Le Rennes des utopies

     J’aime quand une ville pétille d’ambition. J’aime quand elle est traversée par une vague invisible qui vous donne des ailes. J’aime qu’elle soit combative, qu’elle ne s’en laisse pas compter, qu’elle dise non à ceux qui lui disent « Non, ce n’est pas possible ». J’aime les villes qui continuent d’avoir envie de construire, envers et contre tout, un monde meilleur. Il y a à Rennes beaucoup de gens qui, sans tapage, continuent de croire, comme moi, à des utopies magnifiques et qui s’obstinent à vouloir leur donner vie. Ils ont raison. Dans cette ville, dans ma ville, je continue de réaliser des films, je continue d’écrire des livres. J’aime ce métier, qui n’en est pas tout à fait un, et qui consiste à imaginer des histoires pour tenter d’enchanter le monde, et pour faire en sorte qu’on puisse le comprendre mieux aussi.
     Ce quartier du Sacré-Coeur, nous ne l’avons pas quitté. Nous nous sommes juste un peu rapprochés des voies de chemin de fer, de ces départs que j’aime tant et qui m’ont conduit aux quatre coins de la planète pour voir ce qu’il y a là-bas, de l’autre côté. Les enfants ont grandi. Le quartier du Sacré-Coeur s’est transformé. Rennes change et c’est très bien ainsi, car ce qui ne bouge plus meurt. C’est pourquoi il nous faut être remuant.

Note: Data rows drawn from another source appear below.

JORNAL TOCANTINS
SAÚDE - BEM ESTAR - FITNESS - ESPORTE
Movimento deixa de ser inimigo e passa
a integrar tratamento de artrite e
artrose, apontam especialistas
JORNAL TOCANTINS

Vu du haut des Champs Libres

     Pendant les périodes d’écriture, le soir, pour retrouver le nord de la réalité, j’aime arpenter la ville sans autre but que celui que me donnent mes pas. Parfois ils me mènent vers les étages supérieurs de la bibliothèque des Champs Libres d’où on peut voir le jour basculer presque tendrement dans les bras de la nuit. On dirait une histoire d’amour qui commence et qui pourrait être celle des passants que l’on voit traverser, d’un pas lent ou rapide, la nouvelle place des Libertés. Je les regarde ces mille destins qui se croisent et se télescopent parfois. « Bonjour, vous savez où se trouve la rue Leperdit ? » Il suffit d’une question pour modifier le cours d’une vie. Le sourire de cette fille qui descend d’un manège de la fête foraine va-t-il bouleverser le destin du garçon qui la regarde, ébahi, sans la connaître encore ? Ils se sont éloignés, je ne les vois plus, je ne saurai rien de l’histoire qui vient peut-être de commencer là. Et je me retourne vers tous ces livres qui sont derrière moi, si chauds, si rassurants, portes ouvertes sur tous les infinis.

Un sentiment de liberté

     C’est quoi être d’une ville ? Qu’est-ce qui vous attache à elle ? Tout ça, qui vient d’être dit, et le reste qu’il serait trop long de raconter ici. C’est de pouvoir être là, assis devant l’écran de mon ordinateur, et en même temps de voyager en Chine afin de raconter l’histoire de celle qui occupe le coeur de mes deux nouveaux romans. J’aime cette ville parce qu’elle m’apporte cette liberté-là et d’autres immenses bonheurs. Que lui souhaiter ? D’être plus que jamais audacieuse, de ne pas se recroqueviller sur le poison des habitudes qui figent et compromettent l’avenir, de faire triompher l’imagination, l’audace et l’enthousiasme qui seuls donnent corps aux horizons magiques. Laissons entrer les vents marins, et la vague, et les rêves. Voilà le voeu que je forme pour Rennes, afin qu’y pétillent les yeux des enfants et que s’éblouissent ceux des adultes qui leur ont donné vie.
     Aimons cette ville comme on doit aimer la vie, passionnément, et ne cherchons à laisser derrière nous rien d’autre que des souvenirs d’une tendresse inoubliable.